◆ WHAT THIS TASK INVOLVES ◆
Take from the records below each line that holds "describes".

[Items listed in a dataset]
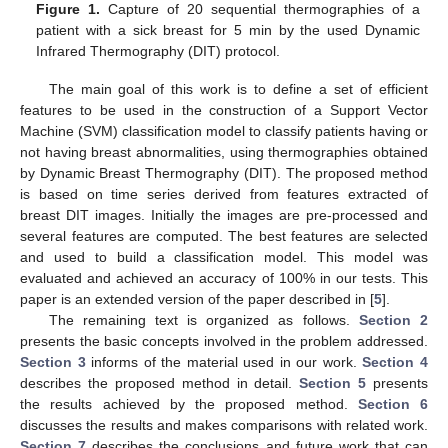
Figure 1.
Capture of 20 sequential thermographies of a
patient with a sick breast for 5 min by the used Dynamic
Infrared Thermography (DIT) protocol.
The main goal of this work is to define a set of efficient
features to be used in the construction of a Support Vector
Machine (SVM) classification model to classify patients having or
not having breast abnormalities, using thermographies obtained
by Dynamic Breast Thermography (DIT). The proposed method
is based on time series derived from features extracted of
breast DIT images. Initially the images are pre-processed and
several features are computed. The best features are selected
and used to build a classification model. This model was
evaluated and achieved an accuracy of 100% in our tests. This
paper is an extended version of the paper described in [
5
].
The remaining text is organized as follows.
Section 2
presents the basic concepts involved in the problem addressed.
Section 3
informs of the material used in our work.
Section 4
describes the proposed method in detail.
Section 5
presents
the results achieved by the proposed method.
Section 6
discusses the results and makes comparisons with related work.
Section 7
describes the conclusions and future work that can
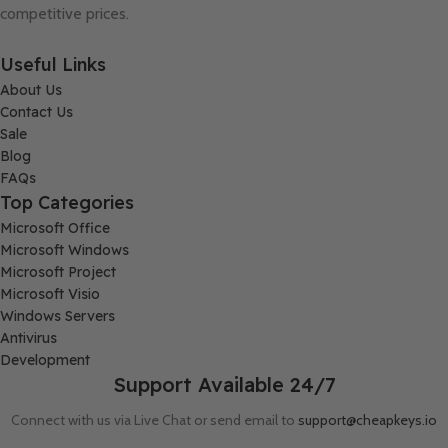
competitive prices.
Useful Links
About Us
Contact Us
Sale
Blog
FAQs
Top Categories
Microsoft Office
Microsoft Windows
Microsoft Project
Microsoft Visio
Windows Servers
Antivirus
Development
Support Available 24/7
Connect with us via Live Chat or send email to
support@cheapkeys.io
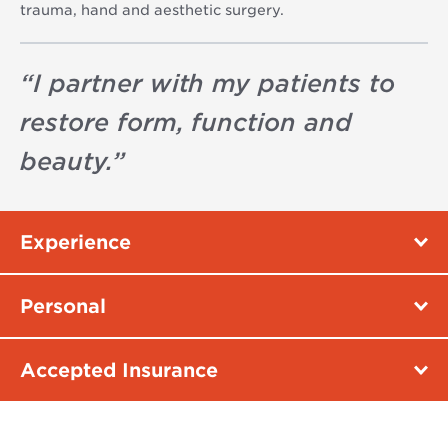
trauma, hand and aesthetic surgery.
“
I partner with my patients to
restore form, function and
beauty.
”
Experience
Personal
Accepted Insurance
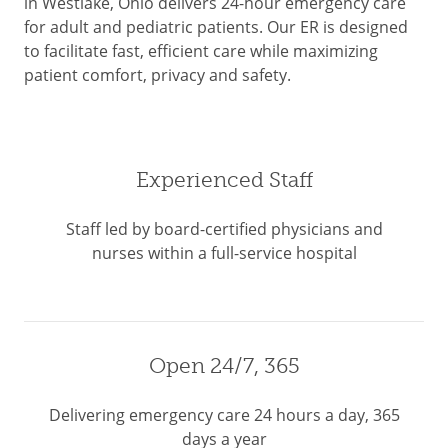
in Westlake, Ohio delivers 24-hour emergency care
for adult and pediatric patients. Our ER is designed
to facilitate fast, efficient care while maximizing
patient comfort, privacy and safety.
Experienced Staff
Staff led by board-certified physicians and
nurses within a full-service hospital
Open 24/7, 365
Delivering emergency care 24 hours a day, 365
days a year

◆ WRITTEN ANSWER ◆
describes the proposed method in detail.
describes the conclusions and future work that can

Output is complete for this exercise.